Why You Should (and Shouldn't) Be Bullish on the Economy
NEW YORK -- The state of the U.S. economy is almost Dickensian: It's the best of times and the worst of times. There are reasons to be bullish as well as reasons to be bearish.
First, the good news:
1. The housing market continues to recover, albeit at a moderate pace. Of particular note is the positive trend in home-construction permits. The number issued has grown year-over-year each month since May 2011, with the exception of a slight pullback in March of 2015, according to government data. Housing starts followed a similar pattern.
Permits are a particularly useful metric because they point to likely future economic activity, since houses require lots of materials such as copper wire, lumber, concrete and glass, as well as appliances. Plus, you need labor to build everything. So when you see a permit issued, it tends to be good news for the economy. In general, the more permits the better.
If the upward trend keeps going, it would be a boon to companies that supply such products, like those held in the SPDR Materials Select Sector (XLB) exchange-traded fund. Home-builder stocks, like those in the SPDR S&P Homebuilders (XHB) ETF, would do well also.
2. For big business, getting a loan is easier. "Banks reported having eased some loan terms, such as spreads and covenants, especially for larger firms," according to the Federal Reserve's Senior Loan Officer survey during the summer. There was also stronger demand for such loans from some banks.
Why does this matter? Loans taken out by businesses are typically used to invest in capital and equipment. They only purchase such equipment when the managers feel optimistic about future economic activity. If they are taking out more loans, they are likely optimistic, and that's good news for the economy.
3. The labor market continues to improve, and the outlook is good. "The number of private companies intending to hire over the next 12 months is at a post-recession high, which bodes well for the nation's payroll increases overall," according to the Trendsetter Barometer Survey from PwC, a report that measures the outlook by top managers of private companies.
The data has historically tracked well with what happens in the real economy. In this case, consistent hiring would push the economy into a so-called virtuous circle: New employees spend more, thus boosting the economy further so that more people get hired.
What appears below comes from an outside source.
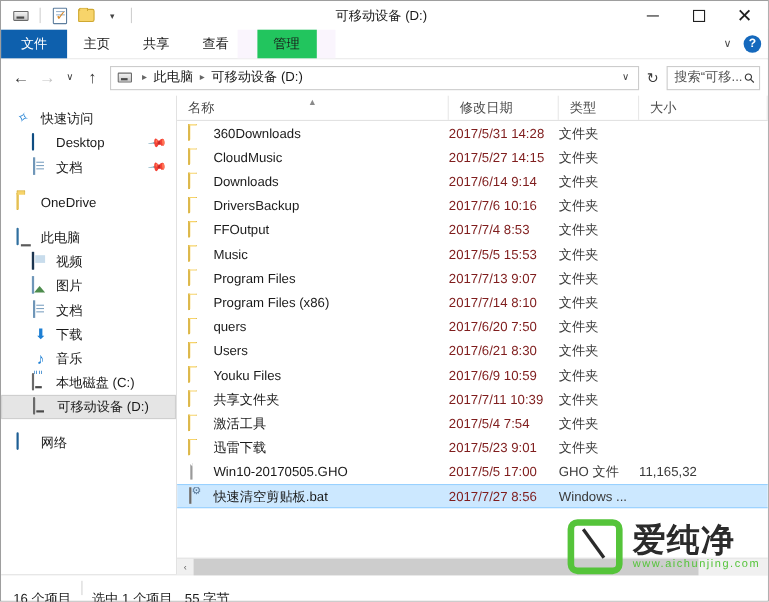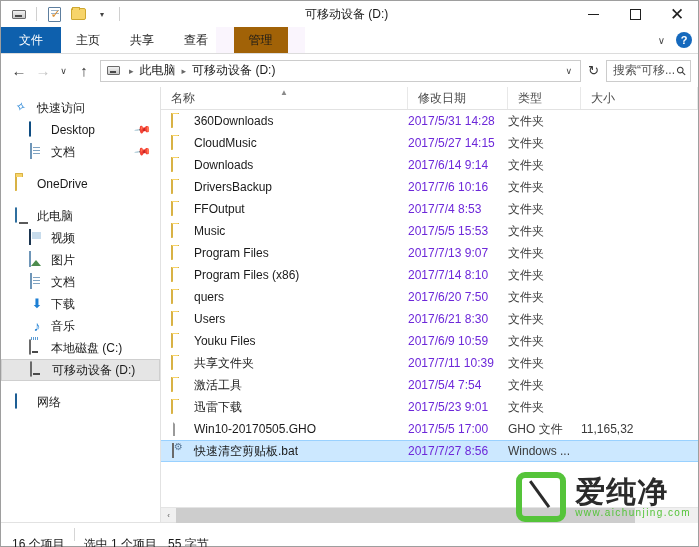"管理" .rtab.ctx { background: #a16207 -> #22c55e }
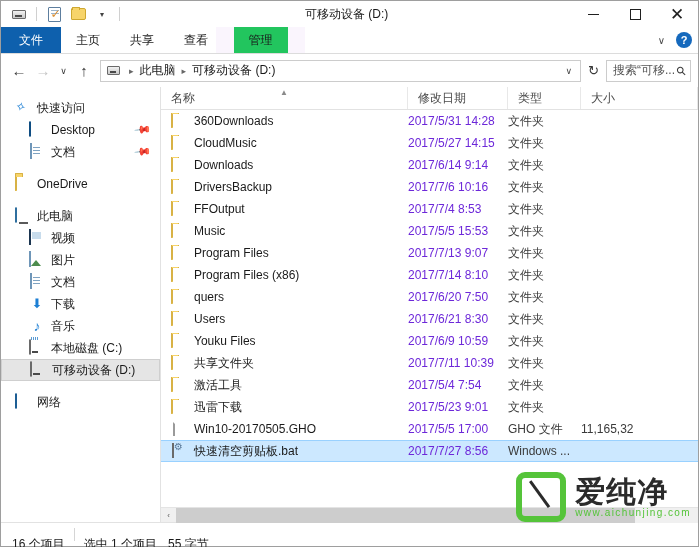"2017/5/31 14:28" .cell.c-date { color: #6d28d9 -> #7f1d1d }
Still, there are some signs that all isn't well.
1. The Aruoba-Diebold-Scotti Business Conditions Index, reported by the Philadelphia Federal Reserve, shows a slowing economy for most of 2015. The index is a real-time gauge of the economy, more timely than some other measures, like GDP growth, which can take weeks to produce.
Its read on the economy is corroborated by The Economic Cycle Research Institute, which notes that the U.S. Coincident Index has been declining all year. Slow growth isn't negative growth, but if you slow down enough, you can fall below zero, so it's worth watching closely.
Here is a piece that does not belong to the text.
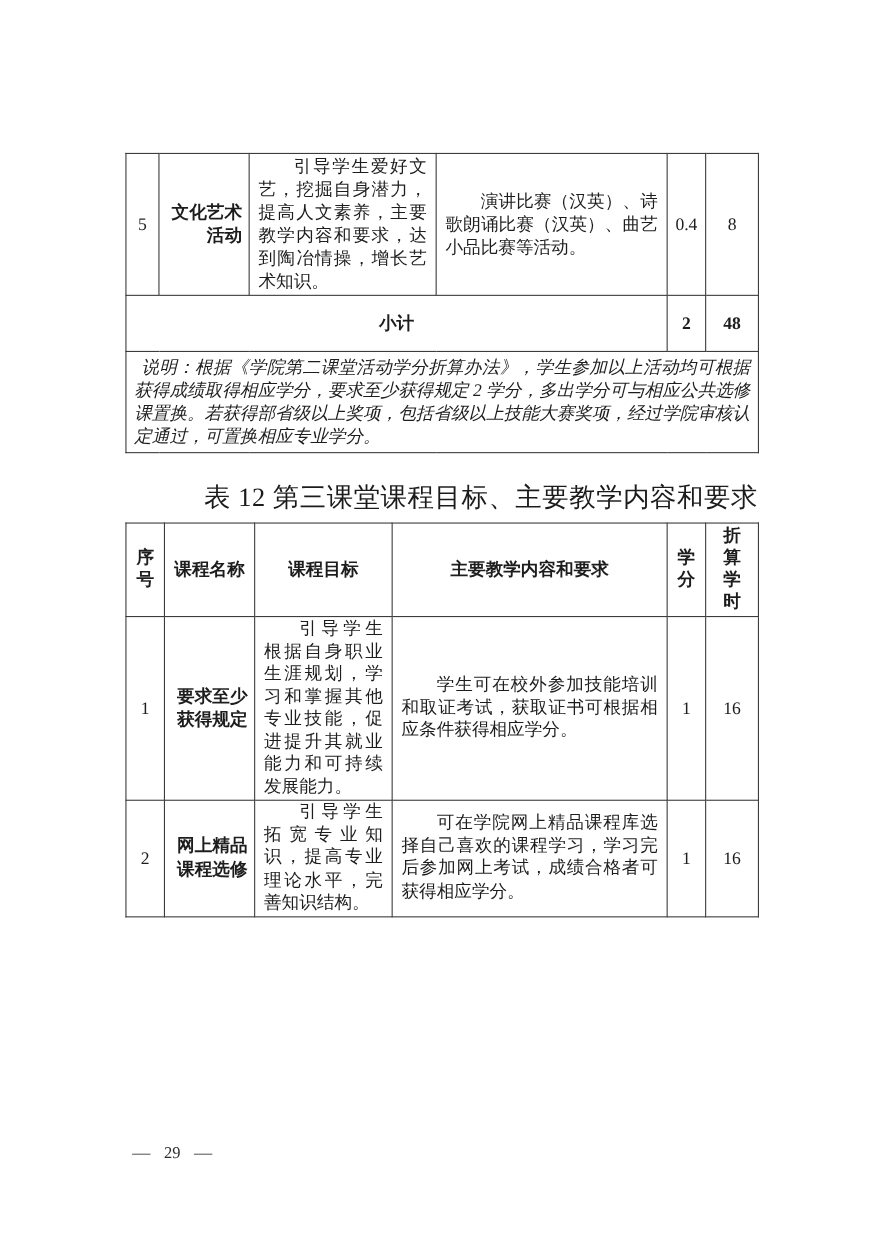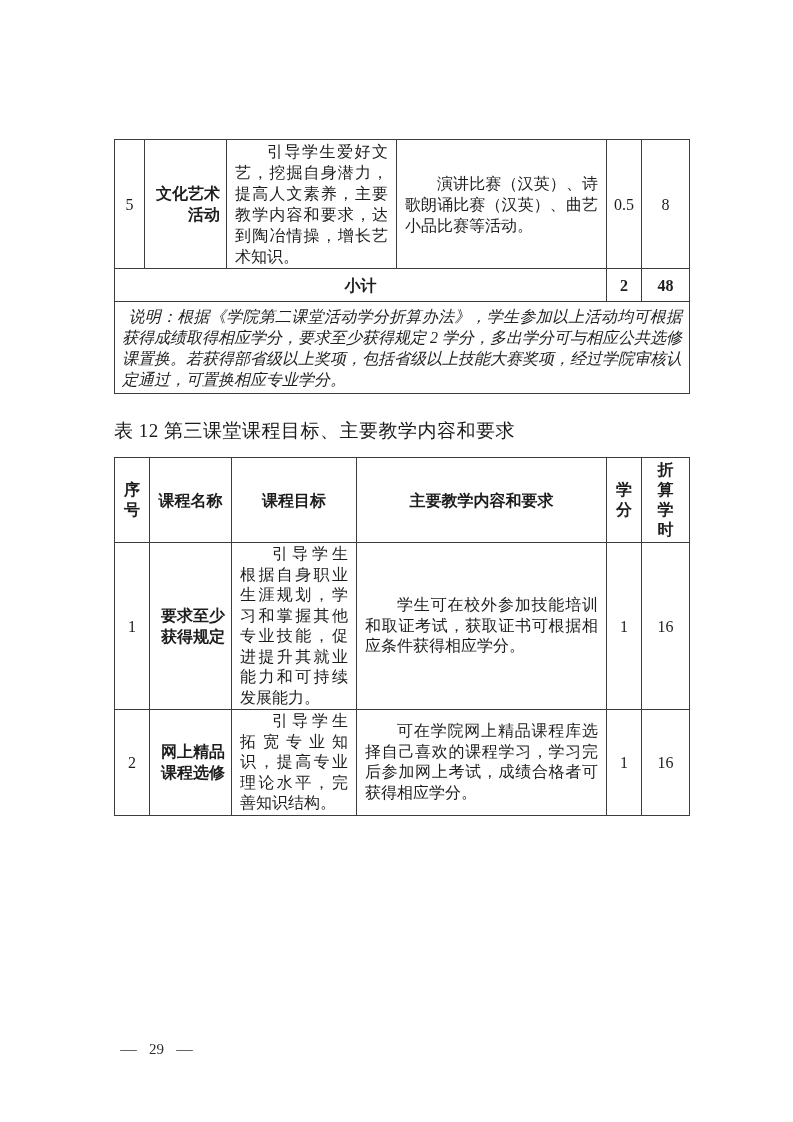"0.5" td.center { text: 0.5 -> 0.4 }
2. The risk appetite of investors has declined dramatically. The amount that bond investors need to be paid to lend money to reasonably creditworthy corporate borrowers, versus what they'd be paid by the government, has increased a lot lately. It's known as the credit spread. For those investment-grade bonds rated BBB, the spread has steadily marched higher since mid-May this year, according to the BofA (BAC) Merrill Lynch US Corporate BBB Option-Adjusted Spread data at the St. Louis Federal Reserve. It was 1.8 percentage points in the spring, and now it's 2.2. Historically, wider spreads augur slower growth, but to be fair, this process can take a while.
3. The manufacturing sector isn't doing well. The Philadelphia Federal Reserve's Business Outlook Survey, which examines the manufacturing sector near Philadelphia, dropped into negative territory this month. The latest reading for the New York Fed's Empire State survey spent a second month below zero as well, indicating contraction.
While manufacturing is typically much more cyclical than the services sector, there are two issues to be concerned about here: First, is that supply chains for factories are often intertwined across the globe, so the slowdown in China may crimp manufacturing in the U.S. Second, a stronger dollar may crush sales for some manufacturers as it makes their products more expensive to foreign buyers.
The net worry is that the manufacturing sector pulls the rest of the economy into recession. What happens over the next few months will determine exactly whether the U.S. tilts to faster growth or falls back to a more anemic pace.
This article is commentary by an independent contributor. At the time of publication, the author held no positions in the stocks mentioned.